--- Dataset items ---
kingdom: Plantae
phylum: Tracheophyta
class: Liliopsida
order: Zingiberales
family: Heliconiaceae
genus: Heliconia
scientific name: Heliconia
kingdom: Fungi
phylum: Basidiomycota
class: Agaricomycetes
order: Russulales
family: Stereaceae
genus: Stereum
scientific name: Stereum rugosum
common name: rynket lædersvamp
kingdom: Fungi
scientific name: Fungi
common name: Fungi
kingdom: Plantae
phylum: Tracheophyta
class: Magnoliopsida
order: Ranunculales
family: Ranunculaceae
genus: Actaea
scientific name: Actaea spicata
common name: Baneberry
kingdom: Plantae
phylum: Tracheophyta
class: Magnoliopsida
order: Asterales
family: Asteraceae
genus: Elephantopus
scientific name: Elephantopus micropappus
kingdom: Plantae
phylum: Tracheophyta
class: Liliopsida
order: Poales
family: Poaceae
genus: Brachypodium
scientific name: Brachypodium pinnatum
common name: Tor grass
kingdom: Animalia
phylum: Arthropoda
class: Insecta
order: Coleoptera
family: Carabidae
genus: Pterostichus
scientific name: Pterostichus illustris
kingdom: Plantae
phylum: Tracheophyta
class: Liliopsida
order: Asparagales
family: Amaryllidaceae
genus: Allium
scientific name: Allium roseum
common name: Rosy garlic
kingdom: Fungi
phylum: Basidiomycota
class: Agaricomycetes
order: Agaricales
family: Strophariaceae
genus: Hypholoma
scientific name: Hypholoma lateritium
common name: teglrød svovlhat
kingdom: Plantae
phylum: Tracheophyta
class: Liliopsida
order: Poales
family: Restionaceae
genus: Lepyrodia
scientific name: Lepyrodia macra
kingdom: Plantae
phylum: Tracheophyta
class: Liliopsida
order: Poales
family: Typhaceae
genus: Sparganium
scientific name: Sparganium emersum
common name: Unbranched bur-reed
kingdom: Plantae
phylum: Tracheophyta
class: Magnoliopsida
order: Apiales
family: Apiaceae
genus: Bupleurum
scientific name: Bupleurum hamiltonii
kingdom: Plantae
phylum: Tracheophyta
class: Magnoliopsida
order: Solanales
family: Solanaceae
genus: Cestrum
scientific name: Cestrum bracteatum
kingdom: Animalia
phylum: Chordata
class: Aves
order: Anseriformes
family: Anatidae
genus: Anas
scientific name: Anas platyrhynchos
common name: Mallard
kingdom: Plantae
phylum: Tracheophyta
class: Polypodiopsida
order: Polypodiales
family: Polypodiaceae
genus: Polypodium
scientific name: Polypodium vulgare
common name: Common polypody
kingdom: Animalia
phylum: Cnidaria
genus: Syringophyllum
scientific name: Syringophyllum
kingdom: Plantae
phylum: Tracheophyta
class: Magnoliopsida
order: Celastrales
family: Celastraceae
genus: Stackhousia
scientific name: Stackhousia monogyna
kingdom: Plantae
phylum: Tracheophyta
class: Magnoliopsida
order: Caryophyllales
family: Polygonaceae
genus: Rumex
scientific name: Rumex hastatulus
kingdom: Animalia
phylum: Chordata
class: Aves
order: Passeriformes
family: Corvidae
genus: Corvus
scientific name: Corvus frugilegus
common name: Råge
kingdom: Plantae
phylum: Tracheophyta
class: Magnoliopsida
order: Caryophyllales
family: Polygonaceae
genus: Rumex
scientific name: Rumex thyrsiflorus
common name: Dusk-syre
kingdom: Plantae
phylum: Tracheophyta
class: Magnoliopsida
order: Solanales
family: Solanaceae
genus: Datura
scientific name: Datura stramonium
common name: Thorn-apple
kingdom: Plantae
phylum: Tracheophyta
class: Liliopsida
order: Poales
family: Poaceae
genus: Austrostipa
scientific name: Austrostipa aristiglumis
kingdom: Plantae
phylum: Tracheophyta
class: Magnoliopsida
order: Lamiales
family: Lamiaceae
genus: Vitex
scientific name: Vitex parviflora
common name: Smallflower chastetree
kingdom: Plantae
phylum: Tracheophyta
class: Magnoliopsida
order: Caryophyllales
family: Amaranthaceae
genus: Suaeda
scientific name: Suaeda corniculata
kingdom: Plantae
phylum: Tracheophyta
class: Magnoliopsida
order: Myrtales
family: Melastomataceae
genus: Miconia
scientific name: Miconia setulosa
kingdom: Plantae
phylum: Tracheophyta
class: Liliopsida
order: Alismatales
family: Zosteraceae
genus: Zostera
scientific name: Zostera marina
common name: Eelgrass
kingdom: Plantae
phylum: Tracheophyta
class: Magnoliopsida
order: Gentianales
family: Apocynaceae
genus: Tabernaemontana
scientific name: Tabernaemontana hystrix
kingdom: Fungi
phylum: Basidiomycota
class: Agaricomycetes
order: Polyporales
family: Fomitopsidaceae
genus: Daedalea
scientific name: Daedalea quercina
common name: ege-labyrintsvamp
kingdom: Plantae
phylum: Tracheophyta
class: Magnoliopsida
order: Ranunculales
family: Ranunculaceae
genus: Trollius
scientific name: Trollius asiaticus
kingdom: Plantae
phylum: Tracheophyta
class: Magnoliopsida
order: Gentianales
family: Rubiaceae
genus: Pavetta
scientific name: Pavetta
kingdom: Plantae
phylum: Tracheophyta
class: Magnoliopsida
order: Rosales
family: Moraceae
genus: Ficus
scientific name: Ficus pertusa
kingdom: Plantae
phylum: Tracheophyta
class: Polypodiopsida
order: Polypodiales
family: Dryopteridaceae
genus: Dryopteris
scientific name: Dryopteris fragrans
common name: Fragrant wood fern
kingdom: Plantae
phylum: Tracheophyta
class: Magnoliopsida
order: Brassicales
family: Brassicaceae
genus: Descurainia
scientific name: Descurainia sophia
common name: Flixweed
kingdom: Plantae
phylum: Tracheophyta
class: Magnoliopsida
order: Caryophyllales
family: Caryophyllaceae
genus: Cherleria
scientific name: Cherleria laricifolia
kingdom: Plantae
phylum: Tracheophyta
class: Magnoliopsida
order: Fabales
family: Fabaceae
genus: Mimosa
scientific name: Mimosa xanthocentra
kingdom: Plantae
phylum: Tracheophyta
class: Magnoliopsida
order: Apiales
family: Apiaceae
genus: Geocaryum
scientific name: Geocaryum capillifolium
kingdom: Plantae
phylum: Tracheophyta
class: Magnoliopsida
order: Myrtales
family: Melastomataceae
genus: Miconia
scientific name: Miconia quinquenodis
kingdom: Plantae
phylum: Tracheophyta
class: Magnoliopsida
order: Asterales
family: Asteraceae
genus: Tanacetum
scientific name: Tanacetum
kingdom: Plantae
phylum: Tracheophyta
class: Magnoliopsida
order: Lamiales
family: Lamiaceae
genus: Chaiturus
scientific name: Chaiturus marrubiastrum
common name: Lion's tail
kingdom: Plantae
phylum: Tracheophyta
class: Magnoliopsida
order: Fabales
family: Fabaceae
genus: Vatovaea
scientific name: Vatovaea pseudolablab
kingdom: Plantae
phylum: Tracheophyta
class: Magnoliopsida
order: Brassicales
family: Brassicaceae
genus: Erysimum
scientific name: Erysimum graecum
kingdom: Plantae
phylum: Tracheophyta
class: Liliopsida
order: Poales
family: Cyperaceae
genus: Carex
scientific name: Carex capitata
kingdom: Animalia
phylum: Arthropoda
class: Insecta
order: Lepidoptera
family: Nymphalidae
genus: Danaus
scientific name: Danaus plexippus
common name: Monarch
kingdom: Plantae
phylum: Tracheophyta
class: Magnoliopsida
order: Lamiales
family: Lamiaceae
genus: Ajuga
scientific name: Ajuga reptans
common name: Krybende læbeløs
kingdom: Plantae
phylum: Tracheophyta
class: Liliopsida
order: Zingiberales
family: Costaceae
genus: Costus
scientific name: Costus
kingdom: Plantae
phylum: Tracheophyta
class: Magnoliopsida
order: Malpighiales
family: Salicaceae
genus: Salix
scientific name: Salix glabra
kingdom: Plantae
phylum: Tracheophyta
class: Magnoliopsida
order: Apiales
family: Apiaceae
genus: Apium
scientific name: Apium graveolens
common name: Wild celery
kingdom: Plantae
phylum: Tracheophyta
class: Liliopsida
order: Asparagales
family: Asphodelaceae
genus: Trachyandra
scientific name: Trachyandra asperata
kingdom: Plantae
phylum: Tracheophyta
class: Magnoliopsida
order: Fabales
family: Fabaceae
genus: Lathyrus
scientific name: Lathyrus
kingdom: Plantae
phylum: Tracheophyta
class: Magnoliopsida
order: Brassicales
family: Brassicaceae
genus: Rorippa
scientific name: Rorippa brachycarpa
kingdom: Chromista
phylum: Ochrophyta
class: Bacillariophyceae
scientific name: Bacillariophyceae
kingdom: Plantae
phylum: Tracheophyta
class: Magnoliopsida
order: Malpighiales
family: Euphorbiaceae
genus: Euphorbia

--- DESCRIPTION OF THE TASK ---
Starting with the first line of the rows and going on through the line containing "scientific name: Actaea spicata", rewrite those lines as a numbered list, omitting any blank lines.

--- FINISHED EXERCISE ---
1. kingdom: Plantae
2. phylum: Tracheophyta
3. class: Liliopsida
4. order: Zingiberales
5. family: Heliconiaceae
6. genus: Heliconia
7. scientific name: Heliconia
8. kingdom: Fungi
9. phylum: Basidiomycota
10. class: Agaricomycetes
11. order: Russulales
12. family: Stereaceae
13. genus: Stereum
14. scientific name: Stereum rugosum
15. common name: rynket lædersvamp
16. kingdom: Fungi
17. scientific name: Fungi
18. common name: Fungi
19. kingdom: Plantae
20. phylum: Tracheophyta
21. class: Magnoliopsida
22. order: Ranunculales
23. family: Ranunculaceae
24. genus: Actaea
25. scientific name: Actaea spicata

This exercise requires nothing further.